In a 2010 report, the Navy described recreational boating traffic and the redevelop- ment of downtown Bremerton as high-priority problems within its "sphere of influence."
As it turned out, the Navy would need congressional approval at that price. Navy emails show officials worried the value could not be lowered.
But by mid-June 2014, the congressional obstacle had vanished. The Navy had a new appraisal saying the easement was worth $720,000. That judgment came despite one of the two independent appraisers saying the value should remained unchanged and a U.S. congressman expressing concern with the project, according to Navy records.
Shortly before the $720,000 valuation was set, Mark Worthen, the Navy’s chief facilities appraiser, emailed advice to his subordinatesin Washington state about when the rules “get bent a little.”
“When issues arise and you are uncomfortable with a gray area,” Worthen wrote, “I will write you a ‘get out of jail card free.’ ”
The next month, Washington Commissioner of Public Lands Peter Goldmark signed the easement documents despite the state’s obligation to only sell a lease for its “fair-market value.”
Reached by phone, Worthen declined to explain his “get out of jail” comment, citing pending litigation. Other state and Navy officials declined to comment.
Targeting a proposed marina
Far south of the proposed 1,000-foot pier — but still in last year’s pit-to-pier easement on Hood Canal’s western shore — sits Black Point, in Brinnon, Jefferson County, the site of a proposed large, high-end marina redevelopment.
Thanks to Navy secrecy, the marina developers did not know their project was termed a high-priority threat.
The Statesman Group, a national real-estate developer, wants to create the Pleasant Harbor Marina Resort: 1,000 housing units with nearly 300 boat slips, with residences starting at $690,000. The group has spent $22 million on the project so far and has started building.
Statesman plans to rely on foreign investors for funding, part of the Department of Homeland Security Immigrant Investor Program. It rewards investors with visas for putting money into new projects.
The Navy, which has monitored the project since at least 2007, said it was worried about foreigners traveling near the naval base by boat or seaplane, documents show. One slideshow suggests the Navy may have contacted U.S. Citizenship and Immigration Services (USCIS) about the developers’ application to provide visas to investors.
Garth Mann, president and CEO of Statesman, first learned of the Navy’s actions when a reporter contacted his company. “The Navy made assurances that they have no intention of preventing commercial and resort activity … ,” Mann said in an email.
“Public be damned”
Other developers received such assurances. Baskins, Thorndyke’s resource manager, said the Navy wrote that the pier project was “not incompatible” with its operations. But later, the Navy quietly sought the restriction.

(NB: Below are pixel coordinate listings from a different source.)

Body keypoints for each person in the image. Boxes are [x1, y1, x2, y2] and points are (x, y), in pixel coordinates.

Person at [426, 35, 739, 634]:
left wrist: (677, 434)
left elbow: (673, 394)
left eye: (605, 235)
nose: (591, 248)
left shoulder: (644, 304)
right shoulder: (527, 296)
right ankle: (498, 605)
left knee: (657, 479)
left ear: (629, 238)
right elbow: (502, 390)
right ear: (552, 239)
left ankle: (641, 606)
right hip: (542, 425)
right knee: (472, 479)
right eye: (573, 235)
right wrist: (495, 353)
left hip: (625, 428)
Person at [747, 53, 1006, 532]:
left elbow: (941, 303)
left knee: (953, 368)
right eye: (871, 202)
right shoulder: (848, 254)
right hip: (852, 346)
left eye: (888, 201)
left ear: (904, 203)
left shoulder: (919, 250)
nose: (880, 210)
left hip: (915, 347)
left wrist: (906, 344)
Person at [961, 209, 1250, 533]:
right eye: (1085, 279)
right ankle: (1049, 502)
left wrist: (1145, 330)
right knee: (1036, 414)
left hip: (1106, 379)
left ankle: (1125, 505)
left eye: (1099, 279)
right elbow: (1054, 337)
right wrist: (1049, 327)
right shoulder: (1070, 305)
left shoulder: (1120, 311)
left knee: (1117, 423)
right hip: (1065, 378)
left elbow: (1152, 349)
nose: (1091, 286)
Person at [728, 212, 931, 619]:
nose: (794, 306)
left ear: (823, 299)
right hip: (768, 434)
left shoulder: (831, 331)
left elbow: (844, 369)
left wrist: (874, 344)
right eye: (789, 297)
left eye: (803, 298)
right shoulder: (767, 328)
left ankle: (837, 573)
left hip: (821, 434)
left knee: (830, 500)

In late 2013, the state opened up a required public-comment period for the Hood Canal easement that aimed to block the pier. The Navy documents show it held one public meeting: in front of the Jefferson County Board of Health. The public-comment period was closed three weeks after it opened.

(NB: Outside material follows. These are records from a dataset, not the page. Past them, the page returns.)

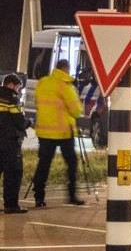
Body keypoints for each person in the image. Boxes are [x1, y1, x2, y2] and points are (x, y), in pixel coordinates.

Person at [28, 59, 85, 207]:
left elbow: (37, 102)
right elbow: (77, 110)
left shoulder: (42, 82)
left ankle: (39, 197)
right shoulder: (65, 85)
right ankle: (72, 195)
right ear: (66, 69)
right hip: (64, 131)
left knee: (44, 164)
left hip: (44, 132)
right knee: (72, 163)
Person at [0, 74, 29, 214]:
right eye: (18, 87)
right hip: (10, 142)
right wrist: (28, 123)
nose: (18, 90)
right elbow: (19, 121)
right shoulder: (12, 98)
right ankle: (11, 205)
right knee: (13, 173)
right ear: (11, 85)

Developers in Washington must publicize their projects with signs, notice to neighbors and local media advertisements, said David Johnson, a land-use planner for Jefferson County Community Development. The Pit-to-Pier developers, for instance, held more than 60 public meetings with the Jefferson County Planning Commission, Board of Commissioners and other local groups, Baskins said.
The Navy is not legally required to seek public input when restricting development, so it chooses not to, spokeswoman Nakahara recently said.

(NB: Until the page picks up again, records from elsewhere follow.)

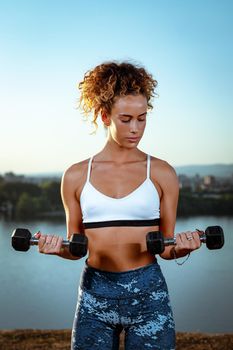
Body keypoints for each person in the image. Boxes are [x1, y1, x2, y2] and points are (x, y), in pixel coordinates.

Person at [35, 61, 202, 349]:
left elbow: (166, 247)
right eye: (126, 119)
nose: (136, 128)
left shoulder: (162, 173)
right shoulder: (76, 176)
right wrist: (56, 248)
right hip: (94, 294)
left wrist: (182, 247)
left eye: (142, 118)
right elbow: (78, 248)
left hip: (149, 293)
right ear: (104, 116)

“It’s like, ‘We’re going to go ahead and do this and public be damned,’ ” Johnson, Jefferson County’s point-person on pier development, said of the Navy’s posture.
If buying easements fails to stop development, the Navy still has another plan that it considers “sufficient to fully abate the encroachment threat,” according to an April 2014 Navy report.
But that plan is blacked out in the documents. Nakahara called it “privileged and national-security information.”